# Hiya!!!



## Dorota

My name is Dorota, I live in Southampton with my husband (Simon) and our dog (Sophie). My baby is due on the 20th November. So I'm in my final trimester, I can't believe how time flies by so quickly. Anyway if you want to know more about me then feel free to ask.

Hope to chat to you all soon.


----------



## Sarah_N_Braydon

hey hun welcome to B+B


----------



## Arcanegirl

Hi Dorota, Welcome!


----------



## HB

Hello https://img.photobucket.com/albums/v315/princess_h/Fave%20Smileys/wave.gif

Welcome to babyandbump 

https://img.photobucket.com/albums/v315/princess_h/Fave%20Smileys/dance.gif

xox


----------



## Imi

Hello ...

Welcome to BabayAndBump!!!

Looking forward to chatting to you :D

imi
xx


----------



## Tam

Hello *waves 

Welcome to ther forum!

## Provided material
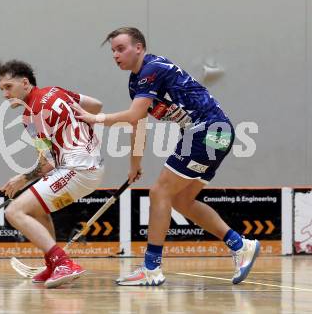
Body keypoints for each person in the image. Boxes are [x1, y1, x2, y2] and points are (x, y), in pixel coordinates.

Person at [73, 27, 259, 286]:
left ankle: (151, 268)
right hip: (212, 133)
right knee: (182, 200)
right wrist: (134, 165)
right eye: (113, 51)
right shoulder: (136, 81)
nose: (116, 55)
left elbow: (134, 115)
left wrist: (96, 118)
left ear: (139, 47)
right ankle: (241, 246)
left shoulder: (152, 69)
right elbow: (138, 124)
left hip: (207, 131)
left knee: (160, 193)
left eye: (121, 48)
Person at [0, 59, 104, 288]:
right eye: (2, 89)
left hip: (77, 169)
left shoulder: (31, 116)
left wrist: (22, 178)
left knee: (14, 211)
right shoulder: (56, 91)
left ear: (25, 83)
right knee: (36, 209)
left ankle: (63, 263)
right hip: (89, 167)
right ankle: (53, 265)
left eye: (8, 87)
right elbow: (96, 105)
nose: (5, 95)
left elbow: (47, 163)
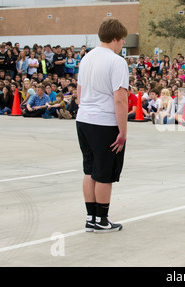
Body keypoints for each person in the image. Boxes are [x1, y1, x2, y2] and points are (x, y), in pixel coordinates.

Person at [76, 17, 129, 233]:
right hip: (104, 123)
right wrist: (123, 131)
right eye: (123, 40)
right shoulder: (117, 62)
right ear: (115, 39)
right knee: (104, 172)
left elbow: (79, 92)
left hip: (84, 119)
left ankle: (91, 218)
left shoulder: (86, 58)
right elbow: (120, 98)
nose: (123, 44)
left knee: (90, 170)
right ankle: (102, 219)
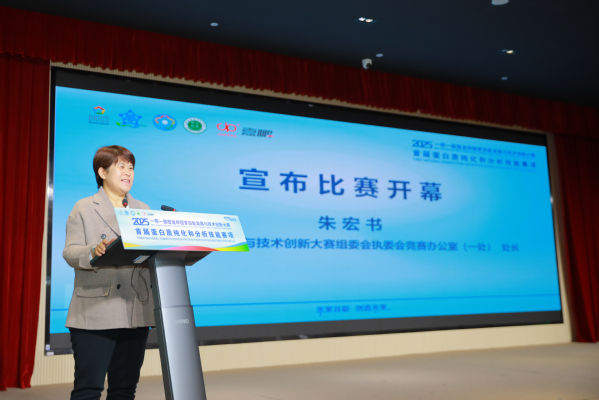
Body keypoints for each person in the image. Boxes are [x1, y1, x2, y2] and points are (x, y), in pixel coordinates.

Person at [63, 145, 155, 400]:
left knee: (125, 390)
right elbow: (69, 252)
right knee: (88, 390)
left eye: (131, 167)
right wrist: (93, 250)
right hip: (95, 309)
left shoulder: (143, 209)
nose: (128, 172)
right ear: (102, 172)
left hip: (135, 310)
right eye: (121, 166)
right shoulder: (84, 207)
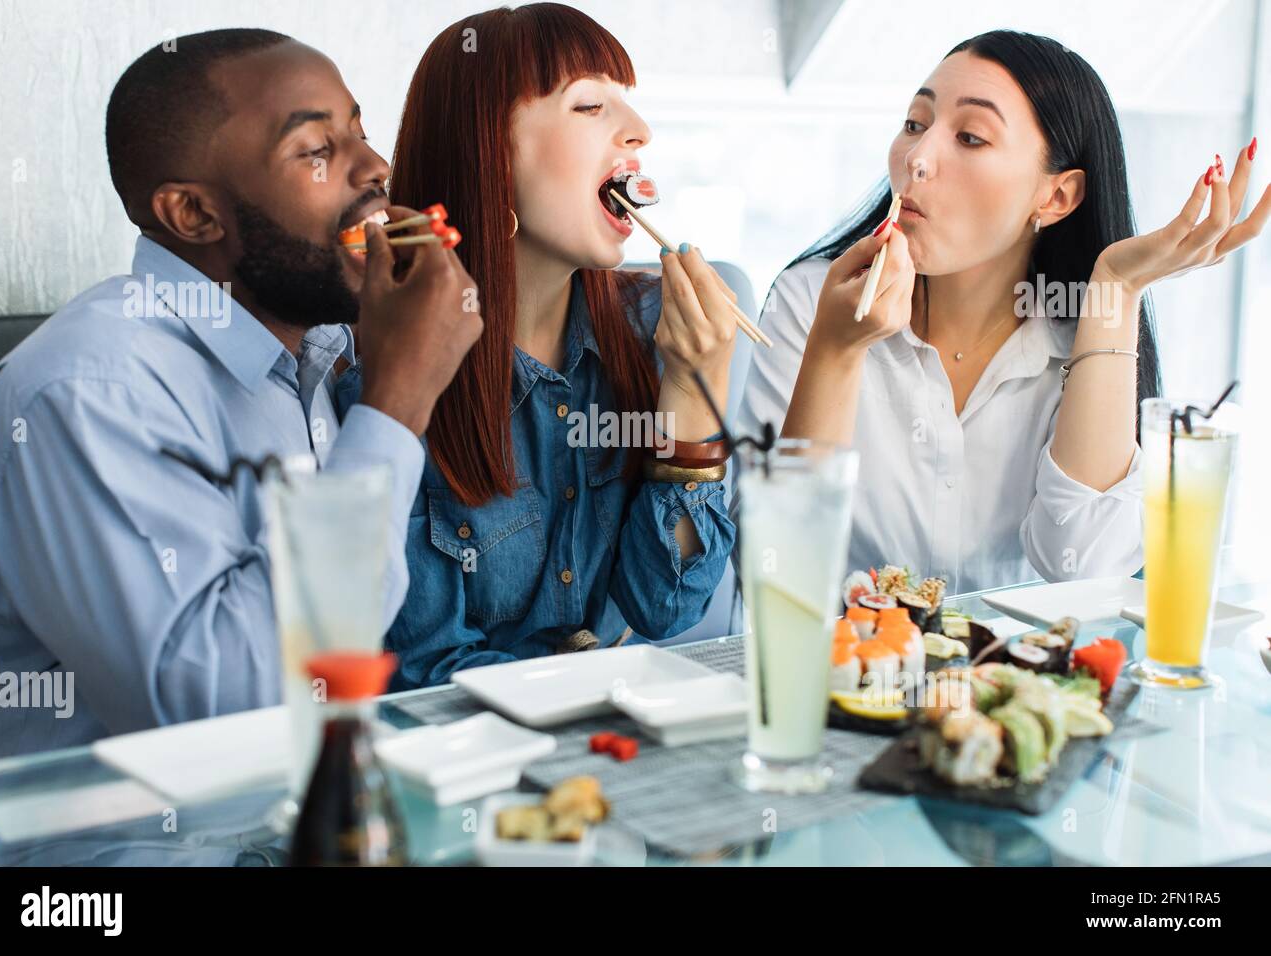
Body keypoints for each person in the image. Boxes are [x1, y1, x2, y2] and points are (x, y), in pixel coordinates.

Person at [0, 29, 481, 760]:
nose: (376, 167)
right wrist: (398, 401)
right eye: (316, 149)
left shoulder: (318, 356)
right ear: (195, 216)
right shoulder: (87, 392)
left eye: (360, 132)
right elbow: (231, 713)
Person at [739, 30, 1269, 593]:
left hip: (1019, 678)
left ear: (1056, 197)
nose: (917, 158)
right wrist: (836, 351)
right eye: (915, 124)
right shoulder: (815, 300)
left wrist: (1116, 287)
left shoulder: (1075, 336)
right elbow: (777, 576)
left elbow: (1084, 570)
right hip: (849, 675)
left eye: (970, 137)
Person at [337, 3, 738, 689]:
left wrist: (696, 384)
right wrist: (595, 682)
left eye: (627, 105)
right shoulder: (384, 377)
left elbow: (667, 606)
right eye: (589, 107)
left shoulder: (650, 327)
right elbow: (426, 675)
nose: (637, 133)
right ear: (489, 153)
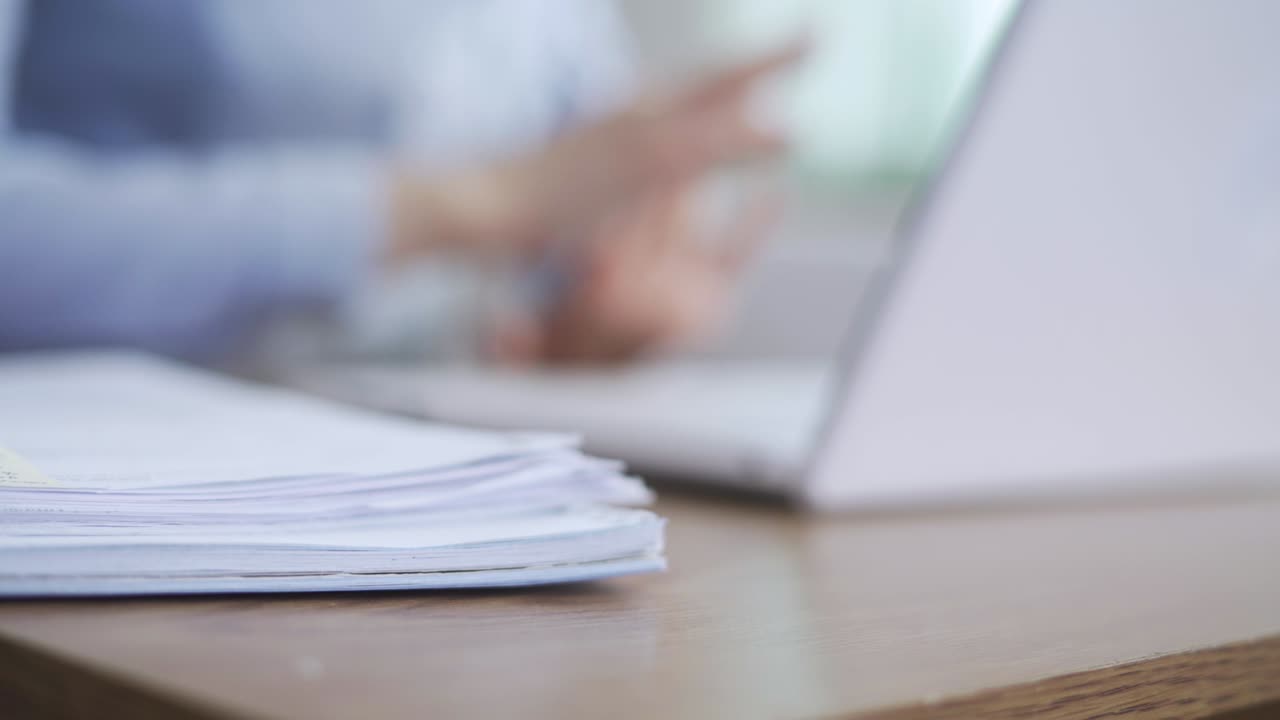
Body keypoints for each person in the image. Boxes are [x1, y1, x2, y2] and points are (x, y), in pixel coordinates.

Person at [0, 0, 802, 366]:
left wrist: (594, 303)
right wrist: (476, 201)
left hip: (436, 450)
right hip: (120, 453)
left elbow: (565, 196)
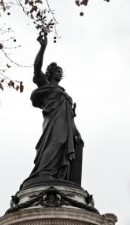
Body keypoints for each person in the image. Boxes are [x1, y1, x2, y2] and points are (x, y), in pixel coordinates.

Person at [22, 32, 84, 188]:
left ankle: (57, 175)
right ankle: (45, 173)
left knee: (63, 145)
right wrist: (42, 48)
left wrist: (77, 132)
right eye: (57, 71)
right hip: (53, 122)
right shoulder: (45, 85)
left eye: (61, 73)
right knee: (55, 142)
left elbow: (70, 117)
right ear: (50, 73)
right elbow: (37, 68)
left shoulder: (64, 93)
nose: (60, 74)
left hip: (66, 125)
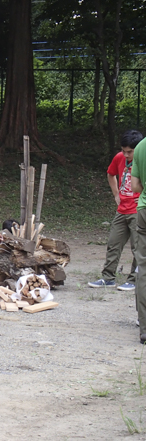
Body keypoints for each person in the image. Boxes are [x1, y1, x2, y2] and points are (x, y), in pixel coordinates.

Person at [89, 130, 144, 292]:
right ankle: (108, 277)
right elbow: (110, 174)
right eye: (123, 150)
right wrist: (116, 194)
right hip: (122, 209)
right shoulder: (119, 158)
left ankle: (134, 279)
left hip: (138, 210)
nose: (126, 155)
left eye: (130, 152)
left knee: (138, 247)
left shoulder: (143, 160)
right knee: (114, 243)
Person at [130, 133, 146, 344]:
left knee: (143, 269)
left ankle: (144, 328)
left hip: (143, 211)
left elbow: (135, 187)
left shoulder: (141, 146)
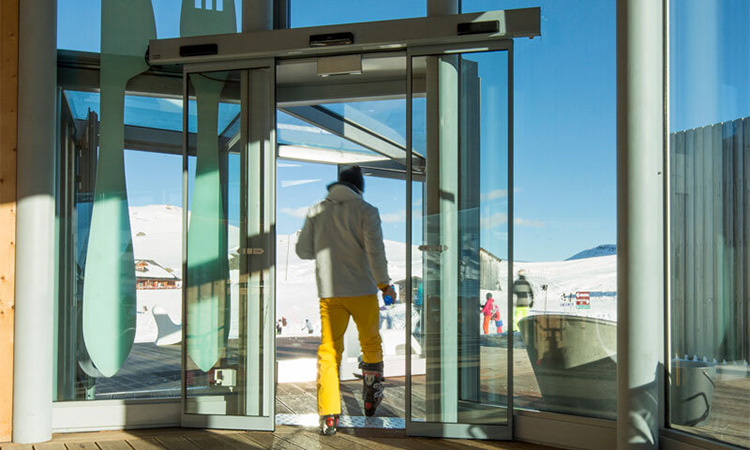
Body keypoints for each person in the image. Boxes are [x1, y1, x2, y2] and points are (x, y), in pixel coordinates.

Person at [296, 165, 396, 436]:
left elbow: (303, 250)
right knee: (371, 342)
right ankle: (370, 399)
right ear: (359, 187)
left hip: (330, 294)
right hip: (363, 290)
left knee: (329, 351)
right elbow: (376, 252)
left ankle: (328, 414)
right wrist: (385, 285)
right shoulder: (367, 211)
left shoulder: (317, 210)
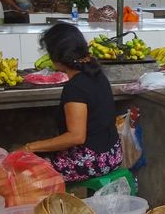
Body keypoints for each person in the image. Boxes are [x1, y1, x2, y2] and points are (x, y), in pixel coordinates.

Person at [23, 23, 122, 183]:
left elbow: (76, 137)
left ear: (56, 56)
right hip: (113, 153)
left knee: (25, 171)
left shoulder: (75, 88)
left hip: (94, 161)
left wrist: (30, 147)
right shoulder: (97, 74)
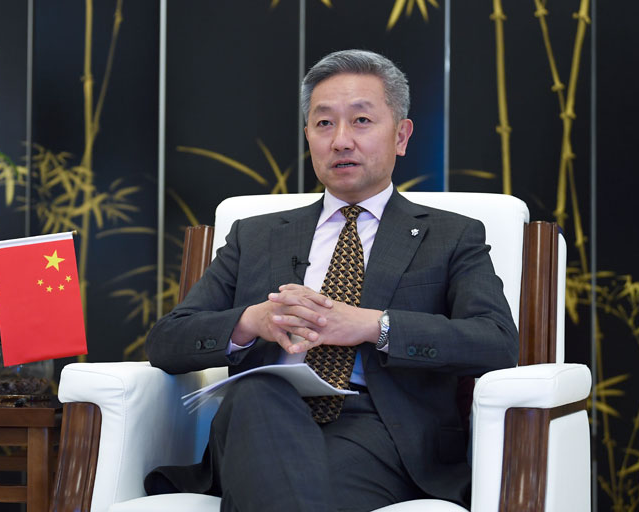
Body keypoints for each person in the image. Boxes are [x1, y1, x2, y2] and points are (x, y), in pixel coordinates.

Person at [144, 49, 518, 511]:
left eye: (361, 120)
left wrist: (374, 326)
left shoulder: (451, 235)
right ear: (308, 136)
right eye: (324, 123)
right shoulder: (255, 236)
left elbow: (496, 341)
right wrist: (251, 322)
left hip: (379, 435)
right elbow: (167, 342)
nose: (341, 141)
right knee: (257, 393)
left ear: (401, 136)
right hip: (255, 423)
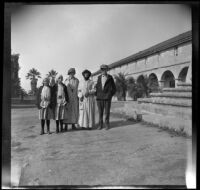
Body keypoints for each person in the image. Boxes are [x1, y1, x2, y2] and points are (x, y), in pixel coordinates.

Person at [95, 64, 116, 130]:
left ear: (107, 70)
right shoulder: (98, 77)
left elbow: (114, 88)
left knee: (107, 112)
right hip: (99, 98)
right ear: (101, 70)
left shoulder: (110, 77)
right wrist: (97, 94)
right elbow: (97, 87)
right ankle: (100, 125)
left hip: (107, 98)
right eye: (102, 69)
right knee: (100, 113)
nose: (103, 71)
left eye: (105, 69)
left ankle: (107, 124)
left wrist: (110, 95)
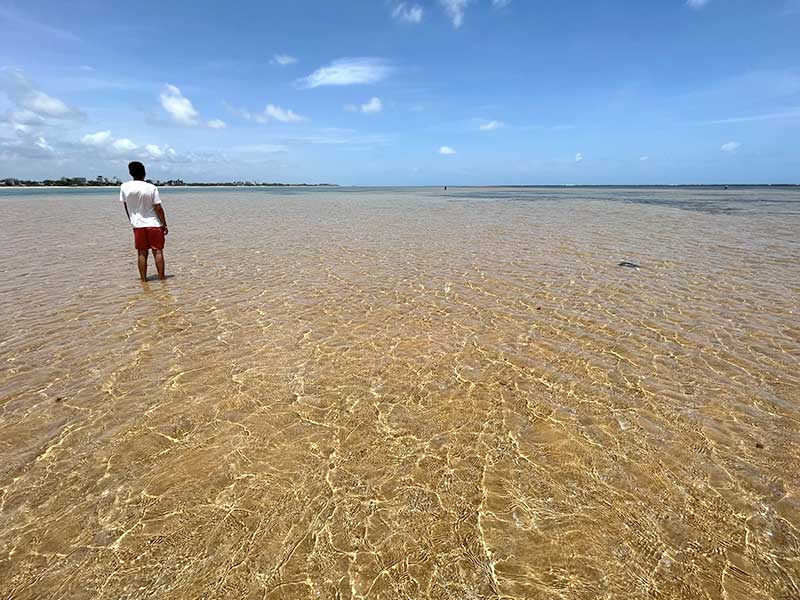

## Questions
• 1. List the usernames of everyone who posted a reply to Dorota in the forum thread.
• 2. Translate this sentence from the forum thread into Spanish: "My baby is due on the 20th November."
• 3. Answer these questions using the forum thread.
(a) In which city does Dorota live?
(b) What is the name of Dorota's dog?
(c) Which poster signs off with "xox"?
The records are separate material and have no connection to the forum thread.

## Answers for the exercise
• 1.
Sarah_N_Braydon
Arcanegirl
HB
Imi
Tam

• 2. Mi bebé debe nacer el 20 de noviembre.

• 3.
(a) Southampton
(b) Sophie
(c) HB